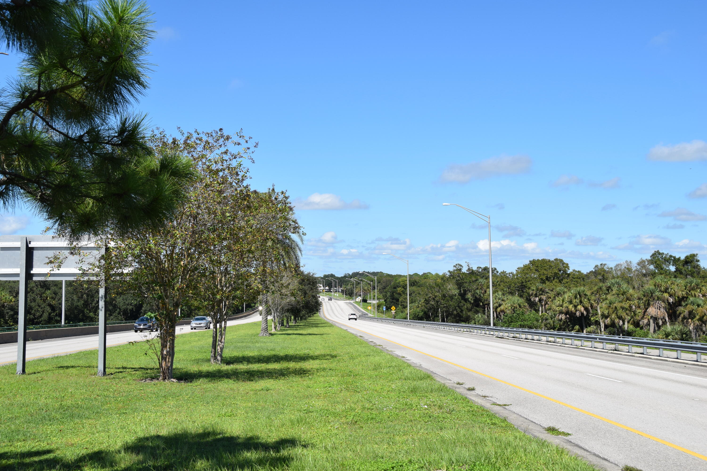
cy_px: 236
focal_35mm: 44
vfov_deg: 30.8
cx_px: 354
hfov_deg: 45.0
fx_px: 854
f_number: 10
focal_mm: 29
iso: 200
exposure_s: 1/400
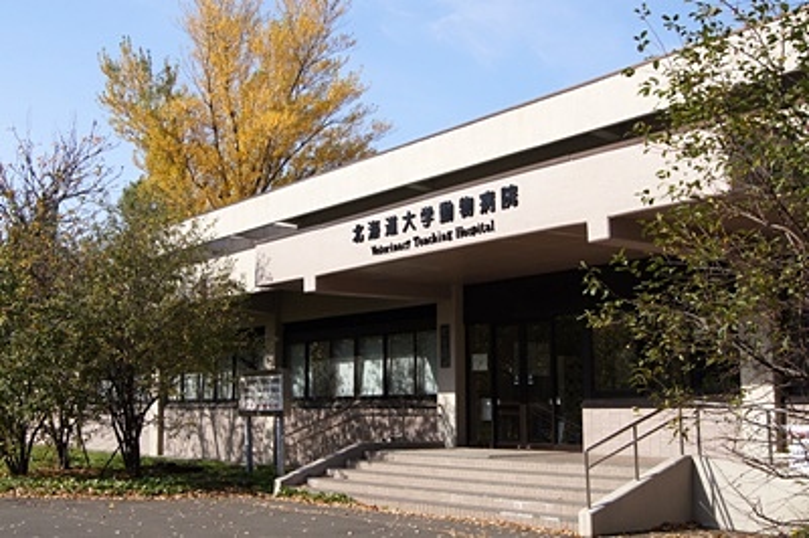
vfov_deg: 31.8
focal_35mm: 42
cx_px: 404
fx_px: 943
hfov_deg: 46.4
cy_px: 269
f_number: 11
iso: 100
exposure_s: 1/125
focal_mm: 28
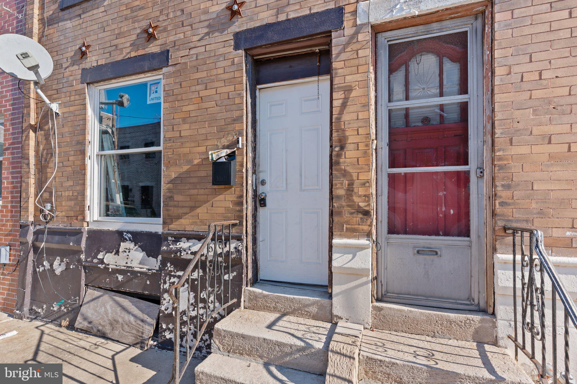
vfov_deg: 70.4
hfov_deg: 93.3
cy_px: 192
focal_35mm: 17
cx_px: 288
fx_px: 272
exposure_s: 1/160
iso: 500
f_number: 10
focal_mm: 17
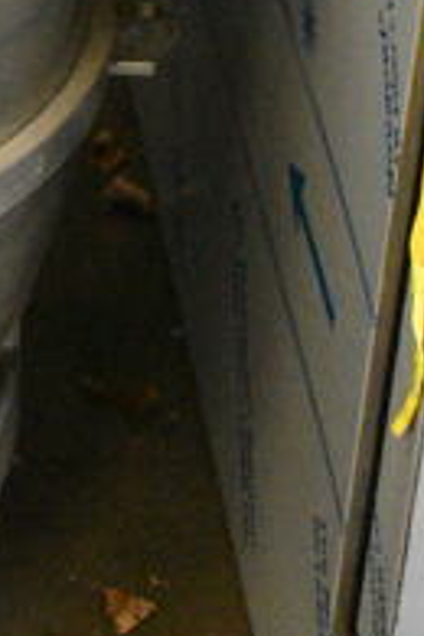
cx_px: -427
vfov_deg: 11.0
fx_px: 3097
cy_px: -462
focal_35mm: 175
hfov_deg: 7.5
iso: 6400
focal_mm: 25
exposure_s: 1/160
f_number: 5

Directions —
Write out every entry above exactly, minus the pictures.

Solution below —
cy_px: 236
focal_35mm: 44
vfov_deg: 30.8
cx_px: 354
hfov_deg: 45.0
fx_px: 854
f_number: 10
focal_mm: 29
iso: 200
exposure_s: 1/400
vfov_deg: 31.8
focal_35mm: 42
cx_px: 404
fx_px: 943
hfov_deg: 46.4
cy_px: 269
f_number: 11
iso: 100
exposure_s: 1/125
focal_mm: 28
vfov_deg: 70.4
hfov_deg: 93.3
cy_px: 192
focal_35mm: 17
cx_px: 288
fx_px: 272
exposure_s: 1/160
iso: 500
f_number: 10
focal_mm: 17
cx_px: -427
vfov_deg: 11.0
fx_px: 3097
cy_px: -462
focal_35mm: 175
hfov_deg: 7.5
iso: 6400
focal_mm: 25
exposure_s: 1/160
f_number: 5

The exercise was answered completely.